Château de Fénelon
Berceau natal de l'archevêque-écrivain Fénelon, cette forteresse périgourdine déroule sept siècles d'architecture défensive et seigneuriale, des tours médiévales à la terrasse classique du XVIIe siècle.
Histoire
Perché sur un éperon rocheux dominant les vertes collines du Périgord noir, le château de Fénelon impose sa silhouette crénelée à qui remonte la vallée de la Dordogne depuis Sarlat. Forteresse et résidence seigneuriale tout à la fois, il synthétise avec une rare cohérence plusieurs siècles d'architecture militaire et domestique, depuis les assises médiévales du XIIe siècle jusqu'aux aménagements de confort du Grand Siècle. Ici, nul chantier unique n'a dicté sa loi : le château s'est construit par strates successives, chaque époque ajoutant sa pierre tout en respectant l'équilibre de l'ensemble. Ce qui rend Fénelon véritablement singulier, c'est précisément cette lisibilité de l'histoire dans la pierre. La partie orientale conserve dans ses murs bas la mémoire du XIVe siècle ; les tours trapues qui jalonnent l'enceinte fortifiée parlent du XVe ; la façade principale, élancée et ordonnée, témoigne du XVIe siècle ; et la vaste terrasse panoramique, ajoutée au XVIIe, révèle le moment où la famille Salignac, propriétaire des lieux, choisit le prestige résidentiel sur la pure fonction défensive. À l'intérieur, quelques pièces conservent leurs boiseries d'époque Louis XIII, témoins discrets du raffinement d'une aristocratie provinciale cultivée. La visite déploie une expérience que les grands châteaux trop restaurés ne peuvent offrir : celle d'une demeure authentique, habitée dans son épaisseur historique. Les écuries, caves, celliers et métairies — toujours présents — rappellent que Fénelon fut d'abord une seigneurie vivante, nourricière, ancrée dans l'économie rurale du Périgord.
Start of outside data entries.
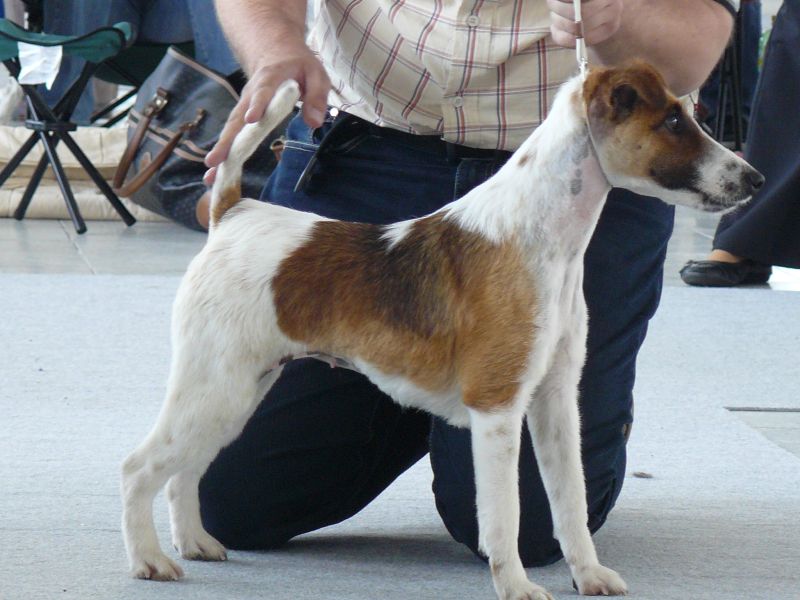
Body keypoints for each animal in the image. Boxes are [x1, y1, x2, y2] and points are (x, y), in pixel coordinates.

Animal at [121, 61, 763, 599]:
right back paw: (151, 561)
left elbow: (570, 504)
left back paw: (195, 544)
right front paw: (518, 587)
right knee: (140, 469)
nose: (753, 178)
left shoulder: (555, 401)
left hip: (236, 393)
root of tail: (233, 212)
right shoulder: (498, 408)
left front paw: (590, 575)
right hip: (217, 387)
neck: (541, 237)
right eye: (673, 121)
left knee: (185, 472)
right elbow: (504, 516)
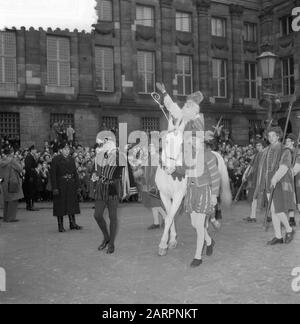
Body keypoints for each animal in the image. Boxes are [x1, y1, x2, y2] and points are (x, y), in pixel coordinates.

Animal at [155, 117, 232, 256]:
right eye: (166, 141)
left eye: (181, 144)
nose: (169, 167)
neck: (170, 176)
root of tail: (214, 153)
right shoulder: (164, 195)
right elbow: (170, 216)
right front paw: (172, 240)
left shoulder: (178, 196)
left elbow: (169, 218)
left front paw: (163, 244)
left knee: (213, 204)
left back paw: (214, 223)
Le visiteur chemine entre cours pavées et chemins de ronde, sentant sous ses pieds la continuité d'un lieu qui n'a jamais cessé d'être en usage. Le cadre naturel renforce l'émotion : les douces collines boisées du Périgord noir, la lumière dorée qui baigne les pierres calcaires en fin d'après-midi, le silence presque médiéval que brisent seuls le vent et les oiseaux. Pour le photographe comme pour le passionné d'histoire, le château de Fénelon figure parmi les monuments les plus authentiques et les moins surfaits du sud-ouest de la France.
Architecture
Le château de Fénelon s'articule autour d'un corps de logis dit « barlong » — c'est-à-dire sensiblement plus long que large — auquel se greffent deux ailes en retour d'équerre formant une cour intérieure partiellement fermée. L'ensemble est ceint d'une enceinte fortifiée flanquée de tours rondes du XVe siècle, dont le couronnement crénelé est remarquablement bien conservé. Ce dispositif défensif complet, avec ses chemins de ronde accessibles et ses archères transformées pour accueillir les premières armes à feu, illustre la transition architecturale entre le château fort médiéval et la place forte renaissante. Les matériaux employés sont caractéristiques du Périgord : pierre calcaire blonde tirée des carrières locales, taille soignée pour les encadrements de baies, appareil plus rustique pour les parties défensives. La façade principale, élevée au XVIe siècle, présente une ordonnance plus régulière avec ses fenêtres à meneaux de pierre et ses lucarnes à frontons. La partie est du logis, dont les assises basses remontent au XIVe siècle, conserve un appareil médiéval visible dans l'épaisseur des murs. La terrasse du XVIIe siècle, ajoutée contre le flanc méridional, offre une promenade classique dominant le vallon boisé et révèle l'ambition résidentielle et représentative de la famille Salignac à l'époque de Louis XIV. À l'intérieur, plusieurs salles conservent leurs boiseries d'époque, lambris à panneaux moulurés et cheminées à manteau sculpté, témoignant d'un intérieur seigneurial soigné. Les dépendances — écuries voûtées, celliers et caves creusés dans le rocher — complètent un ensemble d'une cohérence et d'une authenticité rares.